Oh my god, it's pissing me off how many people actually liked this movie. It was seriously so predictable that it was boring. Please reconsider your standards next time you try to defend a movie as dull as this.

themassornament
themassornament

Nailed it. With super-human intelligence, who would ever think to do something other than profit immensely on wall street?

Dakota
Dakota

i highly disagree with this review you must not know anything and i dont really think anyone cares about your voice so shutup

Tiffil
Tiffil

This critic is a total blaahhh stain in life. Addiction what drug makes you take it to stay alive, i would say the most addictable. Narcissism was touched on throughout the whole movie, did you even watch it. Who hires a self absorbed idoit to write such reviews. You need a new job and a new view on life.

Jon
Jon

OMG. So it gets bashed because it doesn't somehow inject any ponderous insight about "narcissism, merit, or addiction." Really. As though we as the viewing audience are too dumb to conclude that maybe the lead character's actions are not the most moral.
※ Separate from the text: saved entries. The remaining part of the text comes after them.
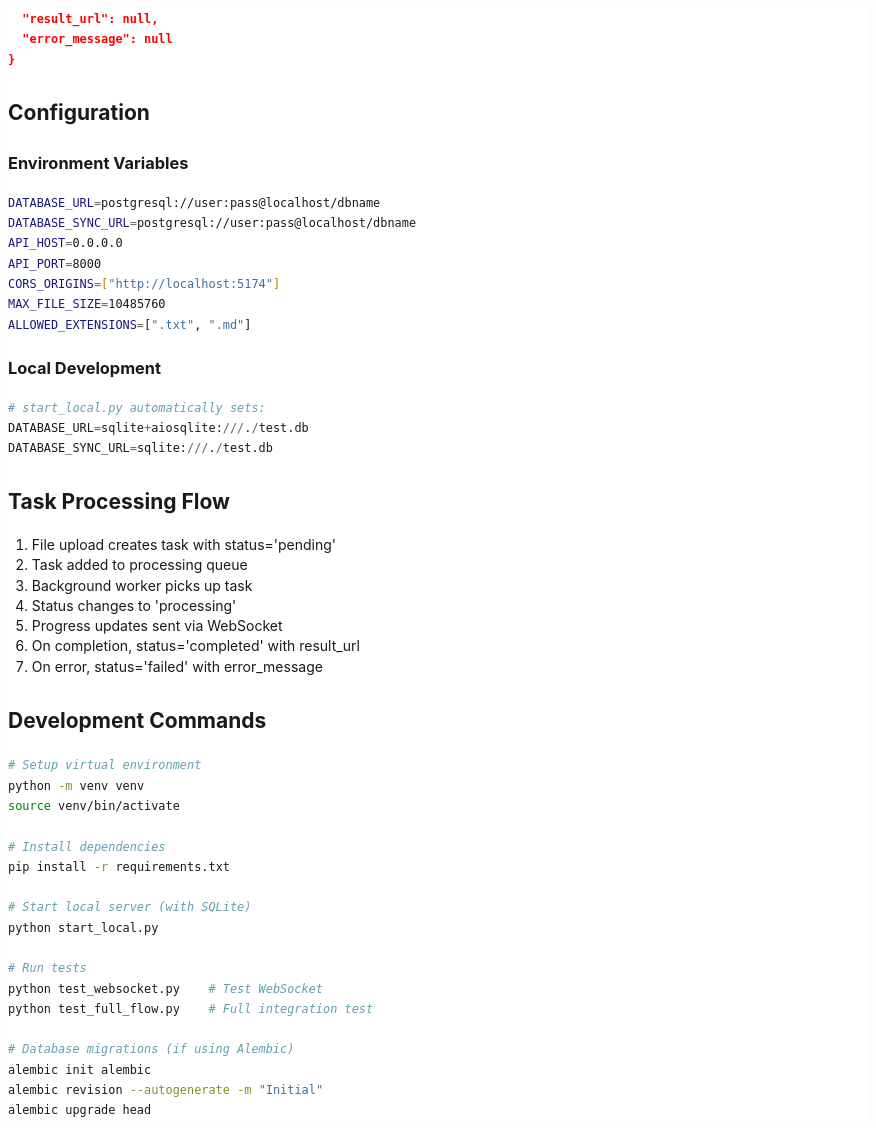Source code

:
 ```json
  "result_url": null,
  "error_message": null
}
```

## Configuration

### Environment Variables
```bash
DATABASE_URL=postgresql://user:pass@localhost/dbname
DATABASE_SYNC_URL=postgresql://user:pass@localhost/dbname
API_HOST=0.0.0.0
API_PORT=8000
CORS_ORIGINS=["http://localhost:5174"]
MAX_FILE_SIZE=10485760
ALLOWED_EXTENSIONS=[".txt", ".md"]
```

### Local Development
```python
# start_local.py automatically sets:
DATABASE_URL=sqlite+aiosqlite:///./test.db
DATABASE_SYNC_URL=sqlite:///./test.db
```

## Task Processing Flow
1. File upload creates task with status='pending'
2. Task added to processing queue
3. Background worker picks up task
4. Status changes to 'processing'
5. Progress updates sent via WebSocket
6. On completion, status='completed' with result_url
7. On error, status='failed' with error_message

## Development Commands
```bash
# Setup virtual environment
python -m venv venv
source venv/bin/activate

# Install dependencies
pip install -r requirements.txt

# Start local server (with SQLite)
python start_local.py

# Run tests
python test_websocket.py    # Test WebSocket
python test_full_flow.py    # Full integration test

# Database migrations (if using Alembic)
alembic init alembic
alembic revision --autogenerate -m "Initial"
alembic upgrade head
```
And boy, yes, it does seem to be addictive, and yes, it does seem to encourage sociopathic behavior. Now we've got that out of the way perhaps some us can actually appreciate a really entertaining mind-blowing thrill ride, that Philip K Dick might admire.

guest
guest

After being driven completely mad by drugs, and then being killed by them, I'm sure PKD would, indeed, agree. If you could get him to stop having heart attacks or raving about how the FBI was bugging his phone.

Ray
Ray

"we as the viewing audience are too dumb"

correct

Dbcrossm
Dbcrossm

The "dumbness" of the American moviegoing public is not in question; mining the depths of that "dumbness" is what makes moguls of media moguls.

Guest
Guest

Article is very agreeable.

Vo1taire
Vo1taire

Haven't seen the film, but looks like the usual late-capitalism wet dream material: gain incredible power without actually doing any work leading to a frantic, thoughtless life of hedonistic indulgence and incredible material wealth (i.e. a 'success'). A decent reflection of the basic philosophy underlying lottery-ticket America, the only unfortunate part being that most people continue to both figuratively and literally buy into it.

expertadvice
expertadvice

Maybe you should watch it first before commenting, asshole

Louise
Louise

Saw the film last night-I read the book first a long time ago and it was a real fast lasting buzzzzz. It mentally cleaned my mine up and felt .wow I'm so much more focused.Can A book give you an imagionary hit-Well it did! The film was now here and I was really well entertained and enjoyed it- The buzz??? nothing compared to the book-Back then it was called The Dark fields by an Irish writer Alan Glynn.

Josiane Ochman
Josiane Ochman

What happened to Robert de Niro, does he need the cash that badly. I used to respect and love him as a great actor, now he just bores me.

Sean Harper
Sean Harper

I understand your feelings for the film and I must wholeheartedly disagree. It seems you are judging the film for what it could have been or what it lacked and yet not for what it is: a dream. I can;'t count the amount of times my father alone has asked me the hypothetical question- "How much would you pay for a miracle pill that would turn you into a genius?"It is common fare for every man and woman in our age to wish for some sort of pharmaceutical miracle and this film only indulges that fantasy. Which is why I find it redundant to point out the films seeming carelessness to our nation's economic tribulations.It's like being angry for not being invited to a party. You can hate and resent them but that is only because you wish you were there. I found this film thoroughly enjoyable.

Rashid Franklin
Rashid Franklin

The only thing i found interesting in this movie was how many times Cooper's hairpiece was changing colors. He simply does not have the leading man presence to pull this off. This movive is basic rehash of a very old idea.